The report also highlighted that public transport was back in the city of Almaty, displaying signs that the city which is home to 1.8 million people is returning to normalcy. Businesses, however, are reeling from losses which were due to widespread looting as well as vandalism as protesters marched on to the streets.
The Collective Security Treaty Organisation (CSTO), a Moscow-led regional military bloc, which following Kazakhstan president Kassym-Jomart Tokayev’s appeal, dispatched thousands of troops to quell the protests will hold an online meeting later on Monday. Russia confirmed that president Vladimir Putin will also attend the meeting. Among Kazakhstan’s major cities, capital Nur-Sultan, named after Nursultan Nazarbayev, the country’s former strongman ruler, was among those which saw comparatively less unrest.

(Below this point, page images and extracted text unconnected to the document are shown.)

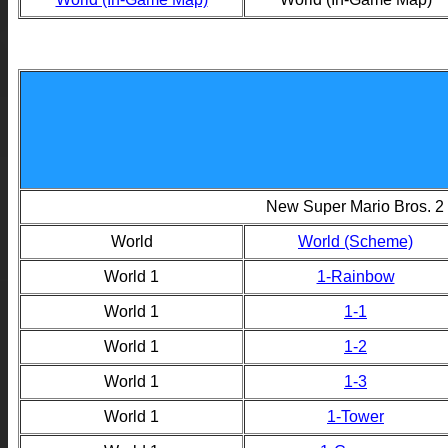
New Super Mario Bros. 2
World
World (Scheme)
World 1
1-Rainbow
World 1
1-1
World 1
1-2
World 1
1-3
World 1
1-Tower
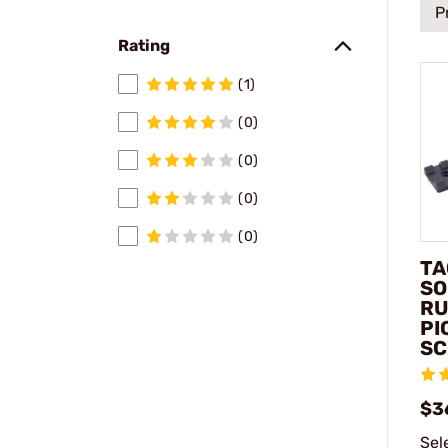
P
Rating
(1)
(0)
(0)
(0)
(0)
TA
SO
RU
PI
SC
$3
Sel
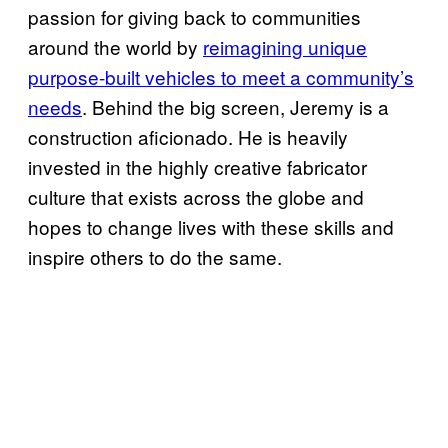
passion for giving back to communities
around the world by
reimagining unique
purpose-built vehicles to meet a community’s
needs
. Behind the big screen, Jeremy is a
construction aficionado. He is heavily
invested in the highly creative fabricator
culture that exists across the globe and
hopes to change lives with these skills and
inspire others to do the same.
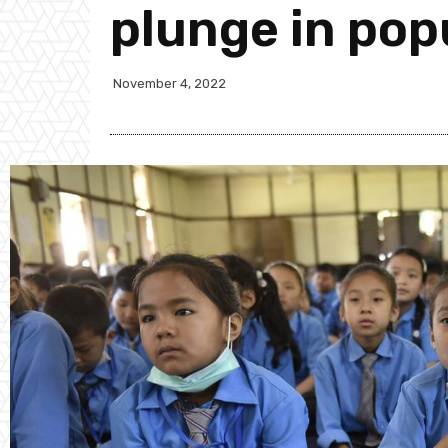
plunge in pop
November 4, 2022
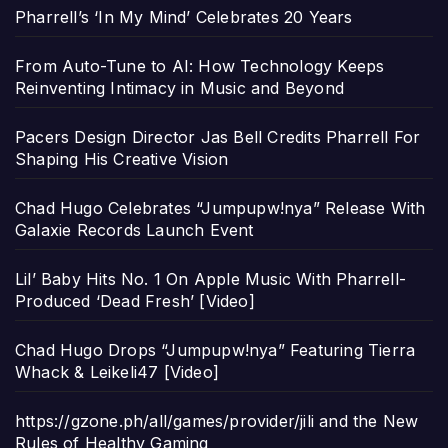
Pharrell’s ‘In My Mind’ Celebrates 20 Years
From Auto-Tune to AI: How Technology Keeps
Reinventing Intimacy in Music and Beyond
Pacers Design Director Jas Bell Credits Pharrell For
Shaping His Creative Vision
Chad Hugo Celebrates “Jumpupw!nya” Release With
Galaxie Records Launch Event
Lil’ Baby Hits No. 1 On Apple Music With Pharrell-
Produced ‘Dead Fresh’ [Video]
Chad Hugo Drops “Jumpupw!nya” Featuring Tierra
Whack & Leikeli47 [Video]
https://gzone.ph/all/games/provider/jili and the New
Rules of Healthy Gaming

Here are the top developments from Kazakhstan:
- The Kazakhstan government retracted its earlier statement where it said that 164 people died due to the unrest. The authorities said that the statement was retracted due to a ‘technical error’.
- The government blamed the international media for creating a false impression that the resource-rich nation was targeting its own people. “Our security forces have been engaging with violent mobs who were committing brazen acts of terror,” the Kazakhstan government said in a statement.
- Kazakh authorities said that at least 5,800 people have been detained for questioning. The interior ministry said that property damage due to the unrest stood close to $199 million.
- Nazarbayev’s successor Tokayev received support from the strongman as he called on citizens to ‘rally around’ Tokayev. Tokayev also told local media that he is running the government and making his own decision instead of ‘running to consultants’, responding to Kazakh protester’s notion that Nazarbayev still has a firm control on how the nation is being run.
- The US warned Tokayev against allowing Russian troops on Kazakhstan’s soil. “Once Russians are in your house, it’s sometimes very difficult to get them to leave,” US secretary of state Blinken warned last week.